Hattori Forums FH-3 Petty 150mm　 Hattori Forums FH Series　

Hattori Forums FH-7 Gyuto 240mm　Hattori Forums FH Series

Hattori Forums FH-13 Sujihiki 270mm　Hattori Forums FH Series

I have been using the worksharp Ken Onion edition sharpener to sharpen my knives (some kitchen but more outdoors and yard work knives). http://www.worksharptools.com/ken-onion-edition-knife-and-tool-sharpener.html I'm assuming that it would be a very bad mistake to use this belt sharpener on my nice, new Japanese kitchen knives, even if the worksharp can sharpen to a 15 degree angle.

Based upon that assumption, and after some research, it seems that it may be wise investment to buy some whetstones and learn how to use them. The question I have is which ones. So far, I have narrowed it down to the following:

JCK Brand: http://www.japanesechefsknife.com/WhetStonesForSale.html#Whetstone

*-JCK Special Combination Whetstone **(#1000 and #4000) $65*

*-**JCK Special Combination Whetstone (#6000 and #10000) $108*

*Total: $173*

Shapton:

Shapton Glass 4pc Set 500x, 1k, 4k, 8k grit stones http://www.chefknivestogo.com/shgl4pcset50.html $263

Universal Stone Holder http://www.chefknivestogo.com/nastho.html $30

Total: $293

Are there any other must have items...strop or something that deburs. Also, Is an 8000 grit stone necessary for kitchen knives? Maybe I should go with a set of shapton 1000, 3000 and 6000 and save some money?!?!

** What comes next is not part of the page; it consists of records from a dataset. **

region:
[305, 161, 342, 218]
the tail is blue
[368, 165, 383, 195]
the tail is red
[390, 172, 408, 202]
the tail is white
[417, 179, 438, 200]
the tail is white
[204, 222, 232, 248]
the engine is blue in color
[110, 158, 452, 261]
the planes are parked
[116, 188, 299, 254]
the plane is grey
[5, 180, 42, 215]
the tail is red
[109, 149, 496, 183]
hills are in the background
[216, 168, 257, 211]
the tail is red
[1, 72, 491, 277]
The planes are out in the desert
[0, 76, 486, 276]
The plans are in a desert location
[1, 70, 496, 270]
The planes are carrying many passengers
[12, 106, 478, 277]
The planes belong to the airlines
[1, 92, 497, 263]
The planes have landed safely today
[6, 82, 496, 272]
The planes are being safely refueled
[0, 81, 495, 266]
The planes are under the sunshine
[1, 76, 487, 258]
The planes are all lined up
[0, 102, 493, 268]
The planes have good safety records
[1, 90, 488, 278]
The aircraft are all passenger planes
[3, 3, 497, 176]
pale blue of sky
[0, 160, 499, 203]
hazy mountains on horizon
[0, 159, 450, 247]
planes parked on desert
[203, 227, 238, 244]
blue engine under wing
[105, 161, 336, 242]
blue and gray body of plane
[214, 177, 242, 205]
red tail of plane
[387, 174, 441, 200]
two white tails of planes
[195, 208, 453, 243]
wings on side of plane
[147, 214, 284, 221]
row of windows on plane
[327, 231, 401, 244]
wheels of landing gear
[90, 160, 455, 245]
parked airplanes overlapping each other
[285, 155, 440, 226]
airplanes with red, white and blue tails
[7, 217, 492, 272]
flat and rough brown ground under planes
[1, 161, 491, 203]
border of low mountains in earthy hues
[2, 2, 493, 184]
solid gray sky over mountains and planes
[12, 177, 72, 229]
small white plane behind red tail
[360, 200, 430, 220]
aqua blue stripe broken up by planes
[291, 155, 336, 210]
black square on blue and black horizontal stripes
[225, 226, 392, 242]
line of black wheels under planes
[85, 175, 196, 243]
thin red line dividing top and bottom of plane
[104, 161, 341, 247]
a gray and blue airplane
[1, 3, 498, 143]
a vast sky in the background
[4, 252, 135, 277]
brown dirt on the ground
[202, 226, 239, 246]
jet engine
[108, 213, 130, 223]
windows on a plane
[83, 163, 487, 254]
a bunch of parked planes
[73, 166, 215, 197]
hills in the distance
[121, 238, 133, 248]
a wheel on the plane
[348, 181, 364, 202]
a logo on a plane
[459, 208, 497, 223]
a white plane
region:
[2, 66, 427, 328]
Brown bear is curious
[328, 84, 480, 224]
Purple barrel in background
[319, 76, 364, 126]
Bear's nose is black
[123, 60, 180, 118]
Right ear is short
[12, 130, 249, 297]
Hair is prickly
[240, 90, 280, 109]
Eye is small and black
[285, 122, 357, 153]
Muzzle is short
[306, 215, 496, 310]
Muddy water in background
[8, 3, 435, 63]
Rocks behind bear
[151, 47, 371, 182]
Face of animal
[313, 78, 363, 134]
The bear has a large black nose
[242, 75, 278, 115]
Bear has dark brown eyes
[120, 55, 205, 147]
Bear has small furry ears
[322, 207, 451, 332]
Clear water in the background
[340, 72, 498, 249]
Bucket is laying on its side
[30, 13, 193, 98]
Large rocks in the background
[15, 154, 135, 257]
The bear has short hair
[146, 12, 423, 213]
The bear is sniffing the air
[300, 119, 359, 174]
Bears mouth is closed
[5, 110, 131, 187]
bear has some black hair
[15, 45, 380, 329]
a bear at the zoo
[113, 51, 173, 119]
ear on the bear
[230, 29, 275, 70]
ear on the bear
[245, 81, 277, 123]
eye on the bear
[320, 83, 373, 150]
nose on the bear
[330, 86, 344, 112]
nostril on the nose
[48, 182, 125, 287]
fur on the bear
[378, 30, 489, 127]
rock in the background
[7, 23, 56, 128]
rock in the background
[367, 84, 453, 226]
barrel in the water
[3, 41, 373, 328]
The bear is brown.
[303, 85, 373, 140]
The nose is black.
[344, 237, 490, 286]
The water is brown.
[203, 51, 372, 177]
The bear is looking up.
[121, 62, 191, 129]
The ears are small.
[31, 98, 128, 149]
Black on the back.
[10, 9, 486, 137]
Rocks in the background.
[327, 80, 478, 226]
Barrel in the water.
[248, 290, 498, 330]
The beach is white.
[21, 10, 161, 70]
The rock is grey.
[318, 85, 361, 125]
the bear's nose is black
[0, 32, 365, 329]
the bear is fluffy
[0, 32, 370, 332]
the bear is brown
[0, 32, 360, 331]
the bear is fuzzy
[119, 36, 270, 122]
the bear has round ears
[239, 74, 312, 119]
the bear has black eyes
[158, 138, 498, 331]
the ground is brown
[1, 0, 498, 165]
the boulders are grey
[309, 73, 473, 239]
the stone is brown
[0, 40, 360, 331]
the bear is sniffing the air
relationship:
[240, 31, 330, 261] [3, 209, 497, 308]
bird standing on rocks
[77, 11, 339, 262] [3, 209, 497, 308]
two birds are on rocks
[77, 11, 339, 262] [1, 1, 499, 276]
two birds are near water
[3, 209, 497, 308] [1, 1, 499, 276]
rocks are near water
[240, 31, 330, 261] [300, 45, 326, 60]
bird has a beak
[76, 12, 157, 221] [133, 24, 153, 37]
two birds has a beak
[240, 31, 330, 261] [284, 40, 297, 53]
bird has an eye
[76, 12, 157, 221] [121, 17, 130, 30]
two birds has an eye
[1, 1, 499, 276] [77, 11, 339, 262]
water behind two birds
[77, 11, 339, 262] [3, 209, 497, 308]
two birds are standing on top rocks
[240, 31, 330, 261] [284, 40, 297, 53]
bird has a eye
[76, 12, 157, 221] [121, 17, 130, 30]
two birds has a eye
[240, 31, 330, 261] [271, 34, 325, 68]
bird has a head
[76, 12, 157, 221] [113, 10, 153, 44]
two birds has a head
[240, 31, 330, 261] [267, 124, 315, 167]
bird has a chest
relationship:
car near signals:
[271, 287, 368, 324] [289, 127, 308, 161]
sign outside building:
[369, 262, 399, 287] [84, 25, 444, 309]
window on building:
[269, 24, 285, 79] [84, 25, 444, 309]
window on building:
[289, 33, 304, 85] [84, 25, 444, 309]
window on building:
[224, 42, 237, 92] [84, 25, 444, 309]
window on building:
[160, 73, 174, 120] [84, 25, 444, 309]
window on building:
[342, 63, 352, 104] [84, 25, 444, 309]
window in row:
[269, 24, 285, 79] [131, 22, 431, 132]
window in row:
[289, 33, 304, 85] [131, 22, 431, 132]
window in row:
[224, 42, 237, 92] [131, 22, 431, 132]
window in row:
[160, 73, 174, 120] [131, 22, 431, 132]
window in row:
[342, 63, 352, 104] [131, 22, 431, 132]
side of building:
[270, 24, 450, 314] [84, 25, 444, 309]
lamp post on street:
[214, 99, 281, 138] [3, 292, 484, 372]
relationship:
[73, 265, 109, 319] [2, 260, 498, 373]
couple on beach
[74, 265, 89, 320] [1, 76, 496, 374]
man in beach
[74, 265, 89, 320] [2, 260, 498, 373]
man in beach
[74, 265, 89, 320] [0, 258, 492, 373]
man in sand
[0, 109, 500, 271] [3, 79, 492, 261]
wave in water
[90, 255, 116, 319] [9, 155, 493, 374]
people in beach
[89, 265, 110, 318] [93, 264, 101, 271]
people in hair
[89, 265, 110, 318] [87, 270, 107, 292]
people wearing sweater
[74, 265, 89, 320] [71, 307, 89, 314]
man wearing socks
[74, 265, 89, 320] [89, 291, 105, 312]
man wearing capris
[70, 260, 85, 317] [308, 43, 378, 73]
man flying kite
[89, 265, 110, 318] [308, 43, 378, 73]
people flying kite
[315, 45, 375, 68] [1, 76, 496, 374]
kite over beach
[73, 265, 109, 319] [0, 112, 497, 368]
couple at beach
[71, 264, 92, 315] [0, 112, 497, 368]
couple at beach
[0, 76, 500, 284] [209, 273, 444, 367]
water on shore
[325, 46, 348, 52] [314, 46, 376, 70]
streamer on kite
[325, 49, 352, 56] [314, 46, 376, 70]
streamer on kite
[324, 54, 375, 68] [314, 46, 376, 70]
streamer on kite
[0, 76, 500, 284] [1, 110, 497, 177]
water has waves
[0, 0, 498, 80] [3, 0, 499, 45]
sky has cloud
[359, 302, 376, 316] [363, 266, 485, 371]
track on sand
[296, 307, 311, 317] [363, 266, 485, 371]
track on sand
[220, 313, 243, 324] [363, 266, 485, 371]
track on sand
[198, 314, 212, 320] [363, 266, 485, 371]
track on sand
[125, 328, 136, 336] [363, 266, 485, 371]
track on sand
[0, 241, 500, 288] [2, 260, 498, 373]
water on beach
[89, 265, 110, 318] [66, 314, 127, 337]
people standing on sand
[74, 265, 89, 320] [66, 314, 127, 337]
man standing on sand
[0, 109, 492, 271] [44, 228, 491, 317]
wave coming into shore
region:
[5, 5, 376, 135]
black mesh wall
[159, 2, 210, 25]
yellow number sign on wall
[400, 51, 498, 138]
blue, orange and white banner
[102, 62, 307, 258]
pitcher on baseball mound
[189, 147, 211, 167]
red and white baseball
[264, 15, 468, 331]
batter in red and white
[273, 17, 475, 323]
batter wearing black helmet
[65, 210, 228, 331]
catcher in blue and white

That's $123.00 more for the shapton set, although that comes with the holder. I would probably end up getting a stone holder rather than use the non-slip rubber mats if I got the JCK stones. Any of you have experience using either or both?

Thanks,

John


----------



## bompetisco (Apr 19, 2016)

I got my 1st whetstone a ice bear 250 1000 and thats how i strted.. now im considering this but seems like a big price difference so i got to wonder about this.. http://www.ebay.co.uk/itm/111766925936?var=410759136726
Any thoughts?


----------



## foody518 (Aug 6, 2015)

If it were me I wouldn't risk a belt sharpener on my nice knives.

Strops are nice and but not needed. Wine cork works just fine for deburring.

Placing a stone on a folded wet towel works alright for keeping the stones from sliding around as well.

If you're shelling out that kind of money, it may just be better to get individual stones, not combination stones.

https://www.japaneseknifeimports.co...s-and-combo-stones/products/gesshin-stone-set and be set for a long long time.

Must-have items: you need something to flatten the stones. That can potentially be a problem with the Shapton Glass stones. While they hardly dish, whenever they do need flattening they are much harder to flatten than most other waterstones.


----------